**WRITTEN TASK**
Only the lines from the one that contains "wall art: present [697,63,755,137]" through the last line of the records should appear, each printed exactly as it is.
(MATERIAL SHOWN Opens)
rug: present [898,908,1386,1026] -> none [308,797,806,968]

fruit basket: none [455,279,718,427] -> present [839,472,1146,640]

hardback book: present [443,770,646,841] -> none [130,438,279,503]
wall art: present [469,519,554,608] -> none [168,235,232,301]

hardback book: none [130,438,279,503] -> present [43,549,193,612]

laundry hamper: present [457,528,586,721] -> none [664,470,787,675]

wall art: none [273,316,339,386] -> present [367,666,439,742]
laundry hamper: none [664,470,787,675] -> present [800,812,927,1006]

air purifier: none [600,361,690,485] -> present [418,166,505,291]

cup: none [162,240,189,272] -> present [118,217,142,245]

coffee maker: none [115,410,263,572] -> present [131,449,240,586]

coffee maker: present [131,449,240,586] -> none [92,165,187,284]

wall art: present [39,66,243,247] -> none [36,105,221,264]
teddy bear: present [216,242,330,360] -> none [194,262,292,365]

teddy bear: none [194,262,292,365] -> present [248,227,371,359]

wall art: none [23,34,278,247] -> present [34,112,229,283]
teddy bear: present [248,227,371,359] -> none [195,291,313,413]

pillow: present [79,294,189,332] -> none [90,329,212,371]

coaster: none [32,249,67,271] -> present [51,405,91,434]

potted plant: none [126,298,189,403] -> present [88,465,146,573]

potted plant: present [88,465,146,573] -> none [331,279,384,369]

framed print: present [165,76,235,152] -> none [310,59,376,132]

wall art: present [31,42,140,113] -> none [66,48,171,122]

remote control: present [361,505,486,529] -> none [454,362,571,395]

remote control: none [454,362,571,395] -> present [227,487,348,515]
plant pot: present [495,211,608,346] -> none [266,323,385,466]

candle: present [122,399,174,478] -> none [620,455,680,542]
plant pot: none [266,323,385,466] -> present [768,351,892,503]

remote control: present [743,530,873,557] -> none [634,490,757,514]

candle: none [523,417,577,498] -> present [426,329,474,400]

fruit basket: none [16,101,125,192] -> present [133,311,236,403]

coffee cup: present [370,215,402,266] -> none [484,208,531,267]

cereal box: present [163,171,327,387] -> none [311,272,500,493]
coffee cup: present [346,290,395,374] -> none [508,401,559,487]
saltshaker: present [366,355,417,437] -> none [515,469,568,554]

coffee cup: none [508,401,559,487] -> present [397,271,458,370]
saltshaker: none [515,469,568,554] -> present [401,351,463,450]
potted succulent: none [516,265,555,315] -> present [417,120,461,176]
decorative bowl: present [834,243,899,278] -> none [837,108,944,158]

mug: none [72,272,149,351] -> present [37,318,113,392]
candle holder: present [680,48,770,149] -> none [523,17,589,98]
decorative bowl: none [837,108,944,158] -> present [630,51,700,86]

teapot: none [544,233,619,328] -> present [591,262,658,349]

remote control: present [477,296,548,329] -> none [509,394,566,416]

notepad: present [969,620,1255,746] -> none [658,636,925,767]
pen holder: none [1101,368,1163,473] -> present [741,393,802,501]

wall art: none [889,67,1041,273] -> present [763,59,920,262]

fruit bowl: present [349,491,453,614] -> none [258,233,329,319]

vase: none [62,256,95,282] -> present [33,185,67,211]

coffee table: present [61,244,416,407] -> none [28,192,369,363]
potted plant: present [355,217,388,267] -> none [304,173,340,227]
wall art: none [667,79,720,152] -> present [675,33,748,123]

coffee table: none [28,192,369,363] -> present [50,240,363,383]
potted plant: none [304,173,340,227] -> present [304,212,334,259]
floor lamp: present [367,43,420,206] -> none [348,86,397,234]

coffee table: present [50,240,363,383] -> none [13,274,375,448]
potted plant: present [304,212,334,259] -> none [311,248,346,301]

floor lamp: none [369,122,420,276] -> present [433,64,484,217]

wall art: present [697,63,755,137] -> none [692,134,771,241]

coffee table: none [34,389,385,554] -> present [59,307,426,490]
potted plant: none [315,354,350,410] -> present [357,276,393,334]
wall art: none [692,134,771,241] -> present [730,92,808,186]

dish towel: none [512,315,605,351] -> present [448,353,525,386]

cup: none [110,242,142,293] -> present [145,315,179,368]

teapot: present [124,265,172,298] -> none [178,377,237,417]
(MATERIAL SHOWN Closes)
**ANSWER SECTION**
wall art: present [697,63,755,137] -> none [692,134,771,241]

coffee table: none [34,389,385,554] -> present [59,307,426,490]
potted plant: none [315,354,350,410] -> present [357,276,393,334]
wall art: none [692,134,771,241] -> present [730,92,808,186]

dish towel: none [512,315,605,351] -> present [448,353,525,386]

cup: none [110,242,142,293] -> present [145,315,179,368]

teapot: present [124,265,172,298] -> none [178,377,237,417]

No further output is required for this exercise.